The following year, he went to Lima, where he found employment drawing caricatures and cartoons for the weekly cultural and literary magazine Sudamérica, whose contributors included José Carlos Mariátegui, César Vallejo and Abraham Valdelomar. That same year, he enrolled at the Escuela Nacional Superior Autónoma de Bellas Artes, where he studied with Daniel Hernández Morillo, a rigorous teacher in the Academic style who had spent most of his life in Europe. He also studied with the Spanish sculptor, Manuel Piqueras Cotolí. In the following years, he worked as an illustrator for the magazines Mundial and Variedades. In 1922, his comic strip, Travesuras de Serrucho y Volatín, was one of the first in Peru to use speech balloons.

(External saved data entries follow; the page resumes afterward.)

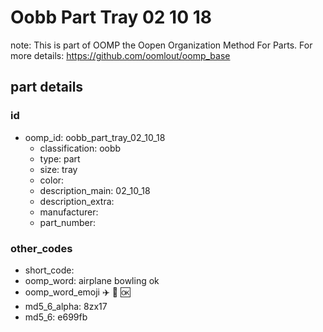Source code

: # Oobb Part Tray 02 10 18  

note: This is part of OOMP the Oopen Organization Method For Parts. For more details: https://github.com/oomlout/oomp_base

##  part details





### id
* oomp_id: oobb_part_tray_02_10_18
  * classification: oobb
  * type: part
  * size: tray
  * color: 
  * description_main: 02_10_18
  * description_extra: 
  * manufacturer: 
  * part_number: 

### other_codes
* short_code: 
* oomp_word: airplane bowling ok
* oomp_word_emoji :airplane: :bowling: :ok:
* md5_6_alpha: 8zx17
* md5_6: e699fb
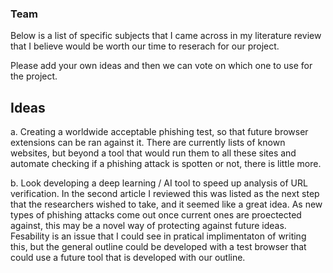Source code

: ### Team

Below is a list of specific subjects that I came across in my literature review that I believe would be worth our time to reserach for our project. 

Please add your own ideas and then we can vote on which one to use for the project.

## Ideas
a. Creating a worldwide acceptable phishing test, so that future browser extensions can be ran against it. There are currently lists of known websites,
but beyond a tool that would run them to all these sites and automate checking if a phishing attack is spotten or not, there is little more. 

b. Look developing a deep learning / AI tool to speed up analysis of URL verification. In the second article I reviewed this was listed as the next step 
that the researchers wished to take, and it seemed like a great idea. As new types of phishing attacks come out once current ones are proectected against,
this may be a novel way of protecting against future ideas. Fesability is an issue that I could see in pratical implimentaton of writing this, but the general 
outline could be developed with a test browser that could use a future tool that is developed with our outline. 
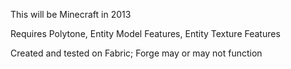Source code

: This will be Minecraft in 2013

Requires Polytone, Entity Model Features, Entity Texture Features

Created and tested on Fabric; Forge may or may not function

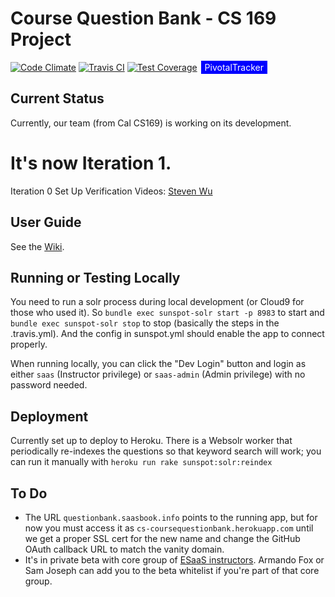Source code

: # Course Question Bank - CS 169 Project

[![Code Climate](https://codeclimate.com/github/jshoe/coursequestionbank/badges/gpa.svg)](https://codeclimate.com/github/jshoe/coursequestionbank)
[![Travis CI](https://travis-ci.org/jshoe/coursequestionbank.svg?branch=master)](https://travis-ci.org/jshoe/coursequestionbank)
[![Test Coverage](https://codeclimate.com/github/jshoe/coursequestionbank/badges/coverage.svg)](https://codeclimate.com/github/jshoe/coursequestionbank/coverage)
<span style="background-color: blue; text-decoration:none; font: Verdana 7px bold; color:white; padding: 2px; margin: 2px;" ><a style="background-color: blue; text-decoration:none; font: Verdana 7px bold; color:white; padding: 2px; margin: 2px;" href="https://www.pivotaltracker.com/n/projects/1544183">PivotalTracker</a></span>

## Current Status
Currently, our team (from Cal CS169) is working on its development.
# It's now Iteration 1.

Iteration 0 Set Up Verification Videos:
[Steven Wu](https://www.youtube.com/watch?v=hX8uJXwD0E8)

## User Guide

See the [Wiki](https://github.com/saasbook/coursequestionbank/wiki).

## Running or Testing Locally

You need to run a solr process during local development (or Cloud9 for those who used it). So `bundle exec sunspot-solr start -p 8983` to start and `bundle exec sunspot-solr stop` to stop (basically the steps in the .travis.yml). And the config in sunspot.yml should enable the app to connect properly.

When running locally, you can click the "Dev Login" button and login as either `saas` (Instructor privilege) or `saas-admin` (Admin privilege) with no password needed.

## Deployment

Currently set up to deploy to Heroku.  There is a Websolr worker that periodically re-indexes the questions so that keyword search will work; you can run it manually with `heroku run rake sunspot:solr:reindex`

## To Do

* The URL `questionbank.saasbook.info` points to the running app, but for now you must access it as `cs-coursequestionbank.herokuapp.com` until we get a proper SSL cert for the new name and change the GitHub OAuth callback URL to match the vanity domain.
* It's in private beta with core group of [ESaaS instructors](http://www.saasbook.info).  Armando Fox or Sam Joseph can add you to the beta whitelist if you're part of that core group.

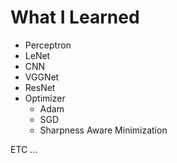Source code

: # What I Learned
* Perceptron
* LeNet
* CNN
* VGGNet
* ResNet
* Optimizer
  * Adam
  * SGD
  * Sharpness Aware Minimization

ETC ...
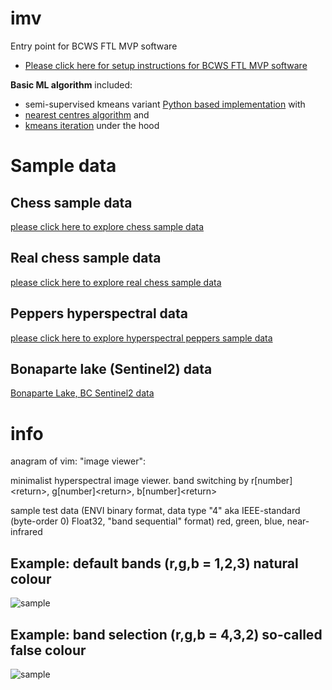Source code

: # imv

Entry point for BCWS FTL MVP software
* [Please click here for setup instructions for BCWS FTL MVP software](https://github.com/bcgov/bcws-psu-research/blob/master/SETUP.md)

**Basic ML algorithm** included: 
* semi-supervised kmeans variant [Python based implementation](https://github.com/bcgov/bcws-psu-research/blob/master/py/kmeans_optimize.py) with
* [nearest centres algorithm](https://github.com/bcgov/bcws-psu-research/blob/master/cpp/raster_nearest_centre.cpp) and
* [kmeans iteration](https://github.com/bcgov/bcws-psu-research/blob/master/cpp/kmeans_iter.cpp) under the hood

# Sample data
## Chess sample data
[please click here to explore chess sample data](https://github.com/bcgov/bcws-psu-research/tree/master/imv/chess)

## Real chess sample data
[please click here to explore real chess sample data](https://github.com/bcgov/bcws-psu-research/tree/master/imv/chess_real)

## Peppers hyperspectral data
[please click here to explore hyperspectral peppers sample data](https://github.com/bcgov/bcws-psu-research/tree/master/imv/peppers)

## Bonaparte lake (Sentinel2) data
[Bonaparte Lake, BC Sentinel2 data](https://github.com/bcgov/bcws-psu-research/blob/master/imv/bonaparte/README.md)

# info

anagram of vim: "image viewer":

minimalist hyperspectral image viewer. band switching by r[number]&lt;return>, g[number]&lt;return>, b[number]&lt;return>

sample test data (ENVI binary format, data type "4" aka IEEE-standard (byte-order 0) Float32, "band sequential" format) red, green, blue, near-infrared

## Example: default bands (r,g,b = 1,2,3) natural colour

![sample](rgb-1,2,3.png)

## Example: band selection (r,g,b = 4,3,2) so-called false colour

![sample](rgb-4,3,2.png)
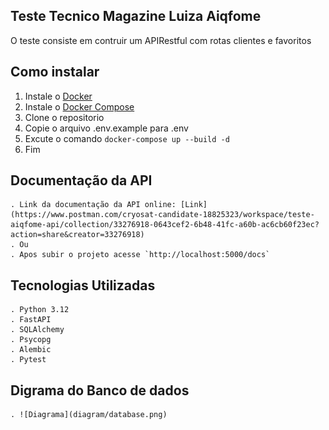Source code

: ## Teste Tecnico Magazine Luiza Aiqfome

O teste consiste em contruir um APIRestful com rotas clientes e favoritos

## Como instalar

1. Instale o [Docker](https://docs.docker.com/install/)
2. Instale o [Docker Compose](https://docs.docker.com/compose/install/linux/)
3. Clone o repositorio
4. Copie o arquivo .env.example para .env
5. Excute o comando `docker-compose up --build -d`
6. Fim

## Documentação da API

    . Link da documentação da API online: [Link](https://www.postman.com/cryosat-candidate-18825323/workspace/teste-aiqfome-api/collection/33276918-0643cef2-6b48-41fc-a60b-ac6cb60f23ec?action=share&creator=33276918)
    . Ou
    . Apos subir o projeto acesse `http://localhost:5000/docs`

## Tecnologias Utilizadas

    . Python 3.12
    . FastAPI
    . SQLAlchemy
    . Psycopg
    . Alembic
    . Pytest

## Digrama do Banco de dados

    . ![Diagrama](diagram/database.png)
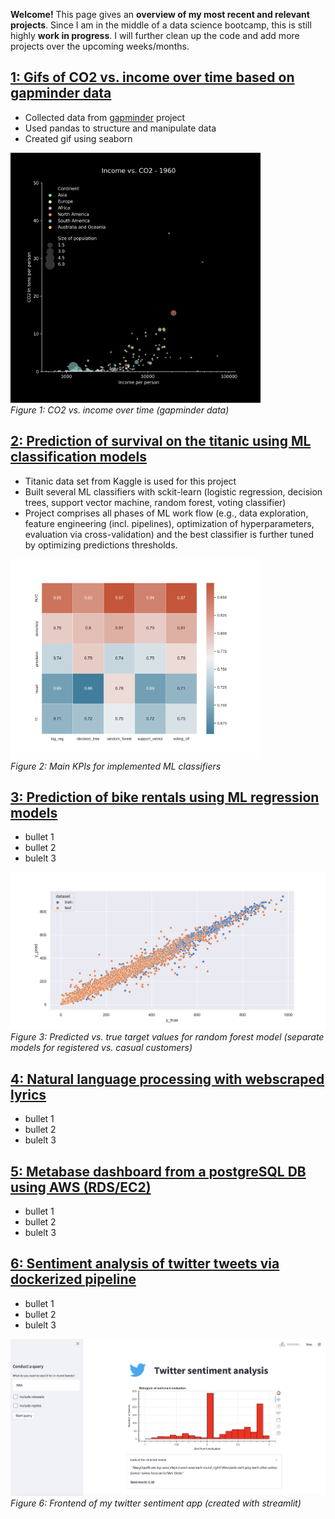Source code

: __Welcome!__ This page gives an __overview of my most recent and relevant projects__. Since I am in the middle of a data science bootcamp, this is still highly __work in progress__. I will further clean up the code and add more projects over the upcoming weeks/months.

## [1: Gifs of CO2 vs. income over time based on gapminder data](https://github.com/piwi3/gap_minder_gif)
- Collected data from [gapminder](https://www.gapminder.org/data/) project
- Used pandas to structure and manipulate data
- Created gif using seaborn

<img src="https://github.com/piwi3/Philip_Witte/blob/main/images/gapminder_income_co2.gif?raw=true" width="400"><br/>
_Figure 1: CO2 vs. income over time (gapminder data)_<br/>

## [2: Prediction of survival on the titanic using ML classification models](https://github.com/piwi3/classification_with_titanic_data)
- Titanic data set from Kaggle is used for this project
- Built several ML classifiers with sckit-learn (logistic regression, decision trees, support vector machine, random forest, voting classifier)
- Project comprises all phases of ML work flow (e.g., data exploration, feature engineering (incl. pipelines), optimization of hyperparameters, evaluation via cross-validation) and the best classifier is further tuned by optimizing predictions thresholds.  

<img src="https://github.com/piwi3/Philip_Witte/blob/main/images/overview_ml_kpis_1.png?raw=true" width="400"><br/>
_Figure 2: Main KPIs for implemented ML classifiers_

## [3: Prediction of bike rentals using ML regression models](https://github.com/piwi3/prediction_of_bike_rentals)
- bullet 1
- bullet 2
- bulelt 3

<img src="https://github.com/piwi3/Philip_Witte/blob/main/images/rdf_2_model_approach.png?raw=true" width="600"><br/>
_Figure 3: Predicted vs. true target values for random forest model (separate models for registered vs. casual customers)_


## [4: Natural language processing with webscraped lyrics](https://github.com/piwi3/nlp_for_lyrics)
- bullet 1
- bullet 2
- bulelt 3

## [5: Metabase dashboard from a postgreSQL DB using AWS (RDS/EC2)](https://github.com/piwi3/psql_and_dashboard_aws)
- bullet 1
- bullet 2
- bulelt 3

## [6: Sentiment analysis of twitter tweets via dockerized pipeline](https://github.com/piwi3/dockerized_twitter_app)
- bullet 1
- bullet 2
- bulelt 3

<img src="https://github.com/piwi3/Philip_Witte/blob/main/images/twitter_sentiment_app.png?raw=true" width="600"><br/>
_Figure 6: Frontend of my twitter sentiment app (created with streamlit)_
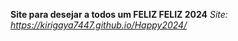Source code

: **Site para desejar a todos um FELIZ FELIZ 2024**
*Site: https://kirigaya7447.github.io/Happy2024/*
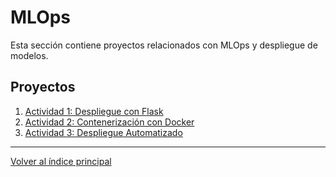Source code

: # MLOps

Esta sección contiene proyectos relacionados con MLOps y despliegue de modelos.

## Proyectos

1. [Actividad 1: Despliegue con Flask](./Actividad_1_Flask/README.md)
2. [Actividad 2: Contenerización con Docker](./Actividad_2_Docker/README.md)
3. [Actividad 3: Despliegue Automatizado](./Actividad_3_Despliegue_Automatizado/README.md)

---

[Volver al índice principal](../README.md)
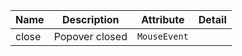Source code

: | Name                                                                                              | Description    | Attribute    | Detail |
| ------------------------------------------------------------------------------------------------- | -------------- | ------------ | ------ |
| <div className="Api__Table"> <div>close</div> <div className="Api__Table Docs__Tags"></div></div> | Popover closed | `MouseEvent` |
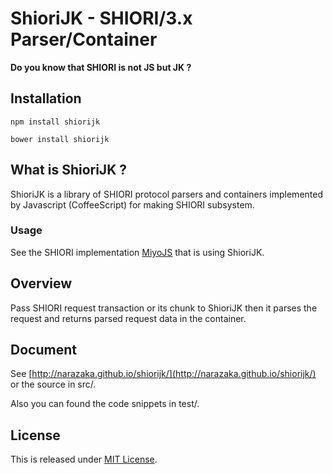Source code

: ShioriJK - SHIORI/3.x Parser/Container
=============================================

**Do you know that SHIORI is not JS but JK ?**

Installation
--------------------------

    npm install shiorijk

    bower install shiorijk

What is ShioriJK ?
--------------------------

ShioriJK is a library of SHIORI protocol parsers and containers implemented by Javascript (CoffeeScript) for making SHIORI subsystem.

### Usage

See the SHIORI implementation [MiyoJS](https://github.com/Narazaka/miyojs.git) that is using ShioriJK.

Overview
--------------------------

Pass SHIORI request transaction or its chunk to ShioriJK then it parses the request and returns parsed request data in the container.

Document
--------------------------

See [http://narazaka.github.io/shiorijk/](http://narazaka.github.io/shiorijk/) or the source in src/.

Also you can found the code snippets in test/.

License
--------------------------

This is released under [MIT License](http://narazaka.net/license/MIT?2014).
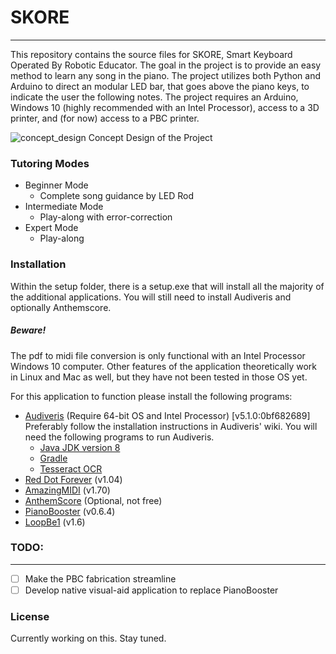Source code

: # SKORE
---
This repository contains the source files for SKORE, Smart Keyboard Operated By Robotic Educator. The goal in the project is to provide an easy method to learn any song in the piano. The project utilizes both Python and Arduino to direct an modular LED bar, that goes above the piano keys, to indicate the user the following notes. The project requires an Arduino, Windows 10 (highly recommended with an Intel Processor), access to a 3D printer, and (for now) access to a PBC printer.

![concept_design](https://user-images.githubusercontent.com/40870026/51092443-f49ef900-175c-11e9-855c-2f1d3c66700f.PNG)
Concept Design of the Project

### Tutoring Modes

 - Beginner Mode
    - Complete song guidance by LED Rod
 - Intermediate Mode
    - Play-along with error-correction
 - Expert Mode
    - Play-along

### Installation
Within the setup folder, there is a setup.exe that will install all the majority of the additional applications. You will still need to install Audiveris and optionally Anthemscore.

##### Beware!
The pdf to midi file conversion is only functional with an Intel Processor Windows 10 computer. Other features of the application theoretically work in Linux and Mac as well, but they have not been tested in those OS yet.

For this application to function please install the following programs:
 - [Audiveris] (Require 64-bit OS and Intel Processor) [v5.1.0:0bf682689]
Preferably follow the installation instructions in Audiveris' wiki. You will need the following programs to run Audiveris.
     - [Java JDK version 8]
     - [Gradle]
     - [Tesseract OCR]
 - [Red Dot Forever] (v1.04)
 - [AmazingMIDI] (v1.70)
 - [AnthemScore] (Optional, not free)
 - [PianoBooster] (v0.6.4)
 - [LoopBe1] (v1.6)

### TODO:
---

 - [ ] Make the PBC fabrication streamline
 - [ ] Develop native visual-aid application to replace PianoBooster

### License

Currently working on this. Stay tuned.


   [Audiveris]: <https://github.com/audiveris>
   [Java JDK version 8]: <http://www.oracle.com/technetwork/java/javase/downloads/index.html>
   [Gradle]: <https://gradle.org/>
   [Tesseract OCR]: <https://github.com/tesseract-ocr/tesseract>
   [Red Dot Forever]: <https://sourceforge.net/projects/reddot/files/latest/download>
   [AmazingMIDI]: <http://www.pluto.dti.ne.jp/~araki/amazingmidi/>
   [AnthemScore]: <https://www.lunaverus.com/>
   [PianoBooster]: <http://pianobooster.sourceforge.net/screenshots.html>
   [LoopBe1]: <https://www.nerds.de/en/download.html>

In 1924, he finished his studies and joined the faculty at the Escuela. Two years later, he held a major exhibition and his works received critical praise. Together with his friend, Alejandro González Trujillo, he travelled to Puno, Cuzco and other parts of southern Peru, where he created some of his best known indigenista paintings.

Intensely concentrated on his work, he ignored his health and died of tuberculosis, aged only thirty-one.